Actually one of the best diagrams I've seen is on the CIM website >
http://www.dmtf.org/standards/cim/cim_schema_v220
The CIM_Application and CIM_System PDF's are particularly good.
r/c
Please, let’s not use the CIM model to describe a cloud computer system. If you haven’t written part of the CIM spec, I encourage you to try before recommending this definition (run away, run away). The CIM specification is full of opaqueness and doesn’t really enable interoperability (at least not yet).
But I think we’re getting ahead of ourselves. What is the compelling reason to define a cloud computer system at this point? Seems like we should consider more of the SML approach to defining a “service” before we define a Cloud Computer System.
IOW – Yes, I agree with the statement that cloud is, in many ways, *aaS. At Burton Group, we define “the cloud” as the set of technologies and delivery models necessary to offer IT services. (this is the definition we’ve discussed thus far). It may be a bit overly succinct, but it’s better than a long-winded definition with multiple exceptions or inclusion phrases to encompass every possibility. We then define “characteristics of the cloud” to clarify. This seems to work.
We also describe the cloud in terms of “tiers”. SaaS on top, PaaS below that, Software Infrastructure asS below that, and System Infrastructure aaS at the bottom. The resulting graphic looks like a stair-step to convey the fact that each *aaS can build on the other, but also, an IT organization can engage the cloud at each level. (If I had 3 dimensions, I’d also show that each *aaS can build the underlying layers themselves if they so choose).

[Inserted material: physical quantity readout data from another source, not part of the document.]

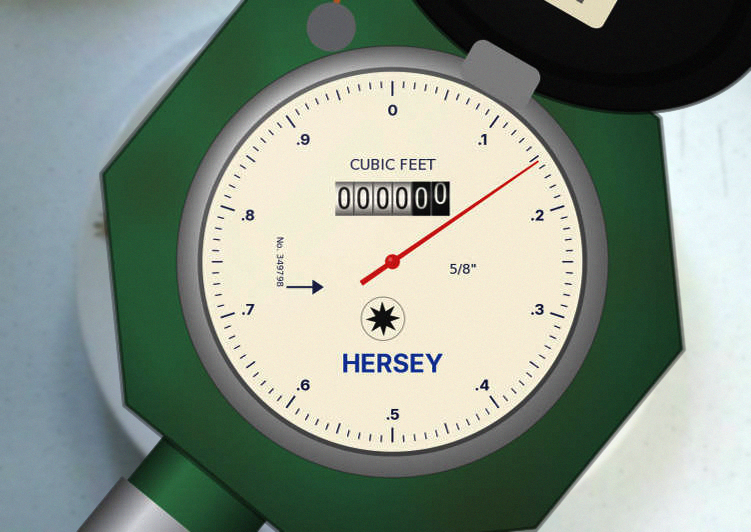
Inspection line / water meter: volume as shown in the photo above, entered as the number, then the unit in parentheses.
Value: 0.15 (ft³)
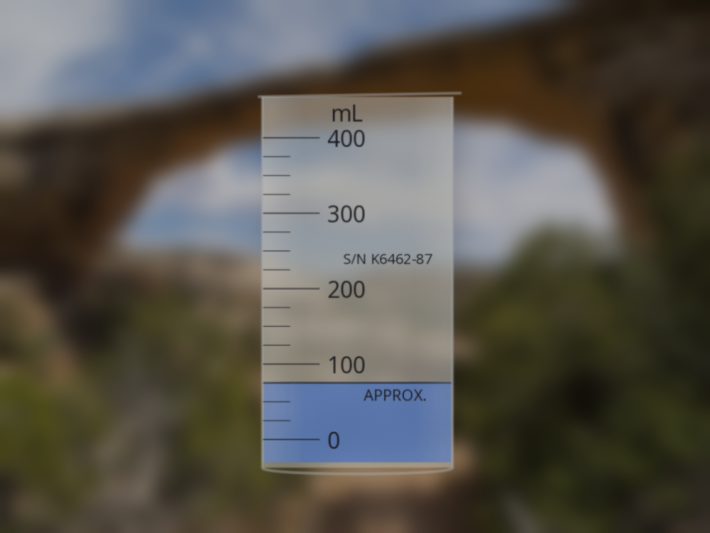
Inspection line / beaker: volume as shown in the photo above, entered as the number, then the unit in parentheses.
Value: 75 (mL)
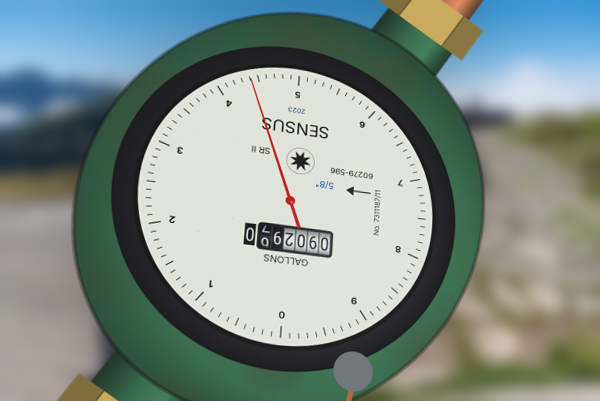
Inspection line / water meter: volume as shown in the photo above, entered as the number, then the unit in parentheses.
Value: 902964.4 (gal)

But, I don’t see the rush to define a computer system object. Where is it? Let’s define the services first, creating service objects and a way to describe the service in web-services protocols. Then, if the service needs common objects for every vendor in that space, we can go there. This is much like SNMP. Let’s give them a common protocol and structure to define the service and let the data model be vendor defined until we see a need to standardize it.
From:
cloud...@googlegroups.com [mailto:cloud...@googlegroups.com] On Behalf
Of Reuven Cohen
Sent: Tuesday, February 03, 2009 10:26 PM
To: cloud...@googlegroups.com
Subject: Re: Unified Ontology of Cloud Computing
On Tue, Feb 3, 2009 at 11:22 PM, Greg Pfister <greg.p...@gmail.com> wrote:
Drue,
Agreed. Time to run fast indeed ! If we follow this path, before long we would have a huge CIM-like hierarchy of all the elements between earth and heavens ;o(
IMHO, we are aiming at capturing the relationships between VMs, attributes and related artifacts. Wouldn’t a light weight RDF and OWL work here ? Rather than any elaborate CIM hierarchies.

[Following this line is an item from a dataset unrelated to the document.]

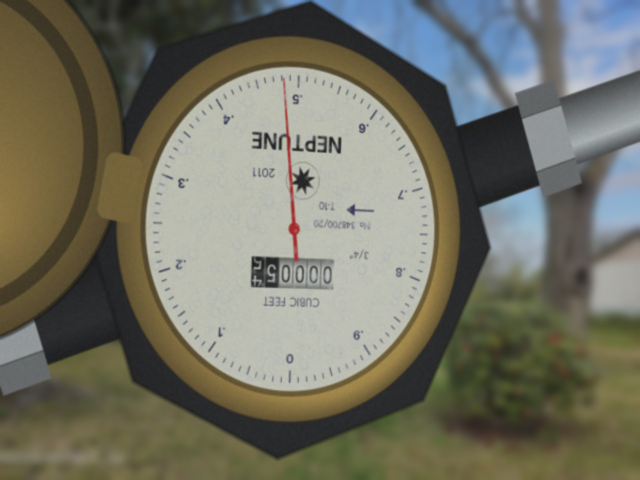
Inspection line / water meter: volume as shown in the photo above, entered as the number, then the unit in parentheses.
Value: 54.48 (ft³)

There are at least three vectors – the representation, exchange semantics and a processing model. If we keep them lightweight, even OWL-Lite should work; I do not think we need the decidability and completeness.
Cheers
<k/>
Hi Mark, good to hear from you again!
Come on now…we both know that “broad adoption” is a very arguable statement. If CIM is so widely adopted then let’s compare the number of CIM clients to the non-CIM clients out there. Where’s the customer demand? Don’t have any customers saying “give me some more of that CIM”. If CIM is so widely adopted, why is management interoperability still a problem in almost every data center? As for “broad agreement”, it’s easy to claim that when the specification is opaque or optional in many places. You know as well as I do that when we can’t agree in the WGs, we define things more broadly and opaquely…at the sacrifice of interoperability.
What I don’t understand is why we have to boil the ocean just to describe a service. Do we have to define the entire set of objects and attributes that every PaaS vendor might need to describe his service before we can attain interoperability? Or, can we create a single object definition that any application can understand and enables providers to plug in the own data model? The latter has a better track record to interoperability amongst management protocols.